Dr Cox understands that we live in a time when we are saturated with conflicting dietary advice and literature on what should populate our plates. Moreover, an unhealthy obsession with longevity can backfire, as recently seen in the case of biohacker Bryan Johnson.
 
Balance is key. As a victim of the “middle-age spread” in his mid-thirties (a shift in body composition), Dr Cox is focused on building back his health and function closer to his chronological age.
 
The series of diagnostic tests Dr Cox undergoes over two years in top medical clinics and institutes across the world offers a vivid perspective on how nutrition is understood in modern science, and how dedicated researchers are working to crack the “age code”.
 
It takes him places: Such as a windowless room in a plush London longevity clinic.
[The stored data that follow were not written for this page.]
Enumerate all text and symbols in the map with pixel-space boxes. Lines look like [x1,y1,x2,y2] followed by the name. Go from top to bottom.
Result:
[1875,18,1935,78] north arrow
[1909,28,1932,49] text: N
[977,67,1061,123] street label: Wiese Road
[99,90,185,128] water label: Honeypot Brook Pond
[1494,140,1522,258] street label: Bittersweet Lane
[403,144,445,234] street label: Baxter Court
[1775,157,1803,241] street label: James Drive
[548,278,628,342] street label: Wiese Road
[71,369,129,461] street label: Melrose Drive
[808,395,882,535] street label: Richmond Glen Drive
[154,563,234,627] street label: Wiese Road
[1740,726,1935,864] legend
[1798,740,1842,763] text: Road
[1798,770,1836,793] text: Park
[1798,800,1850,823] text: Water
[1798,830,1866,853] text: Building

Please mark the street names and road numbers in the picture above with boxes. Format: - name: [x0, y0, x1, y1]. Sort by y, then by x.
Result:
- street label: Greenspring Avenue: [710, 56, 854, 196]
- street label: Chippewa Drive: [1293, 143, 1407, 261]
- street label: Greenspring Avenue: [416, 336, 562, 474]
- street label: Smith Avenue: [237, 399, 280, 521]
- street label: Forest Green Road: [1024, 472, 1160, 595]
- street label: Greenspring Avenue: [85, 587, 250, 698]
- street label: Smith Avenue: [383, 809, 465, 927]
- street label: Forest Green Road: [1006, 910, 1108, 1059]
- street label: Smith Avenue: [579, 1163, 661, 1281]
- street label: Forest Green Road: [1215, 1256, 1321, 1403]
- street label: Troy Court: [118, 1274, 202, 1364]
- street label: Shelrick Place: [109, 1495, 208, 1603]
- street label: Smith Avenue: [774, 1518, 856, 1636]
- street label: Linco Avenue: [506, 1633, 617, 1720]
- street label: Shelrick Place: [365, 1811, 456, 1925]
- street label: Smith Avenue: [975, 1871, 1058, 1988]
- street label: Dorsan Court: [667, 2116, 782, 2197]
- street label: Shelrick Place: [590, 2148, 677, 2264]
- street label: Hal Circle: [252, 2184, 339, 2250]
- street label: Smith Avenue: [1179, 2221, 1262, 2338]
For 15 minutes, his nose is clamped shut with a paperclip as he gulps air in and out of a plastic tube. Mark Roberts, the clinic’s “longevity guru”, is helping him determine his resting metabolic rate. Elsewhere, he shifts his focus to analysing his visceral fat and adopts a diet designed to reduce it. On other occasions, he undergoes a high-fibre regimen, a gut microbiome test, and an organ-ageing analysis.
 
Split into three sections, the book explores how Big Food damages our lives, how whole foods and their hidden micronutrients can restore our health, and whether Big Tech’s growing influence on longevity science can truly help us. Dr Cox focuses on 10 main drivers of nutritional stress that lead to degenerative ageing, including metabolic stress, acid load, a lack of fibre, and the timing of our meals. Some of this material will feel familiar and repetitive, and Dr Cox attempts to rejuvenate it with a new spin, with mixed results.
 
Written with a light personal touch, the book is an easy, conversational read. It unpacks concepts like the “longevity switch”, “biomarkers of death”, and “digital twins”, making them accessible to a lay reader. At times, the narrative can feel scattered and overwrought. It will also make a reader question: When did eating and ageing become so complicated?
 
Of course, ageing is about more than just nutrition. But controlling what we eat is perhaps the most important — and challenging — part of the equation today. Ultimately, the book urges readers not to take ageing for granted, but to weaponise the available tools — and good food — to age more mindfully, and in turn, slow the process down.